In a clinical study, I have patient's health condition labeled as grade 1, 2, or 3. Some patients are labeled as "Either 1 or 2" by the doctor, meaning the doctor considers both grade 1 and 2 as valid descriptions of the patient's health condition.

When performing say a Kruskal-Wallis test, I don't want to consider such patients as a separate group (in addition to the original 3 groups). What I think makes sense to do is to run the K-W Test multiple times, each time using either 1 or 2 as rank, get the p-value for each run, and among all these runs, use the one with the lowest p-value.

For example, if there is only patient record that is "Either 1 or 2", while all other patients are clearly labeled as 1,2, or 3, then I can run K-W Test twice, get two p-values, and report the one with lower p-value.

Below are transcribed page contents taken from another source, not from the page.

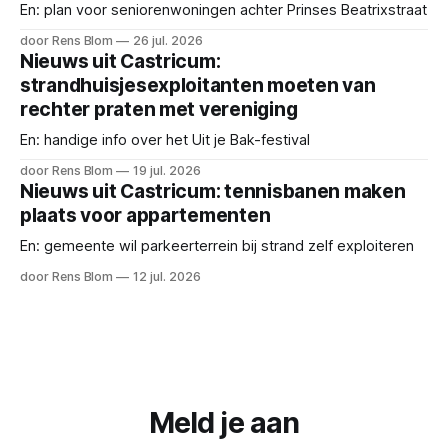
En: plan voor seniorenwoningen achter Prinses Beatrixstraat
door Rens Blom
26 jul. 2026
Nieuws uit Castricum:
strandhuisjesexploitanten moeten van
rechter praten met vereniging
En: handige info over het Uit je Bak-festival
door Rens Blom
19 jul. 2026
Nieuws uit Castricum: tennisbanen maken
plaats voor appartementen
En: gemeente wil parkeerterrein bij strand zelf exploiteren
door Rens Blom
12 jul. 2026
Meld je aan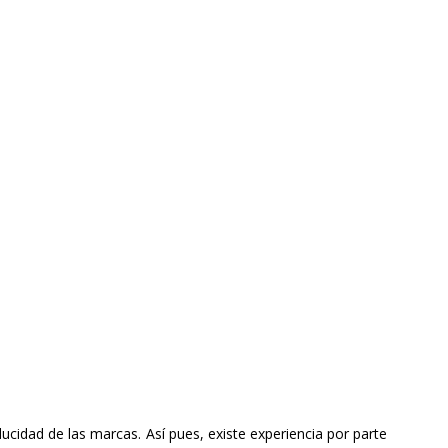
ucidad de las marcas. Así pues, existe experiencia por parte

However, as I have 50 patients with such "ambiguous" label, I would need to run K-W Test 2^50 times, which would be very slow.

Any suggestions?


Less is more. Stay pure. Stay poor.
Making it 2.5 would mean the intervals of the ordinal data would not be equal, not sure if you could do this and use a generalized linear model.

Also, if you are going the regrouping route you may want to correct you level of significance and or select the larger p-value to sway on the side of caution.
Thanks for your reply.
Making it 2.5 would make sense when training a model, but my question is NOT about training a model, but about evaluating a model.
According to the doctor, predicting a patient with "Either 1 or 2" as "1" is considered a correct prediction.
According to the doctor, predicting a patient with "Either 1 or 2" as "2" is also considered a correct prediction.
Having separate labels "1.5" "2.5" during evaluation does NOT capture the doctor's intention. I totally agree though that it makes sense during training.
The trivial solution is to run many many evaluations, and in one evaluation consider a "1.5" prediction as "1", while in another evaluation consider a "1.5" as "2". But this approach does not work if I have many patient records with 1.5, as it would take 2^N evaluations.

Any suggestions?


Less is more. Stay pure. Stay poor.
Can you recode the values so 1 is 1 then 1 or 2 is 2, then 2 is 3, then 2 or 3 is 4, then 3 is 5, etc.?

Then interprete results accordingly.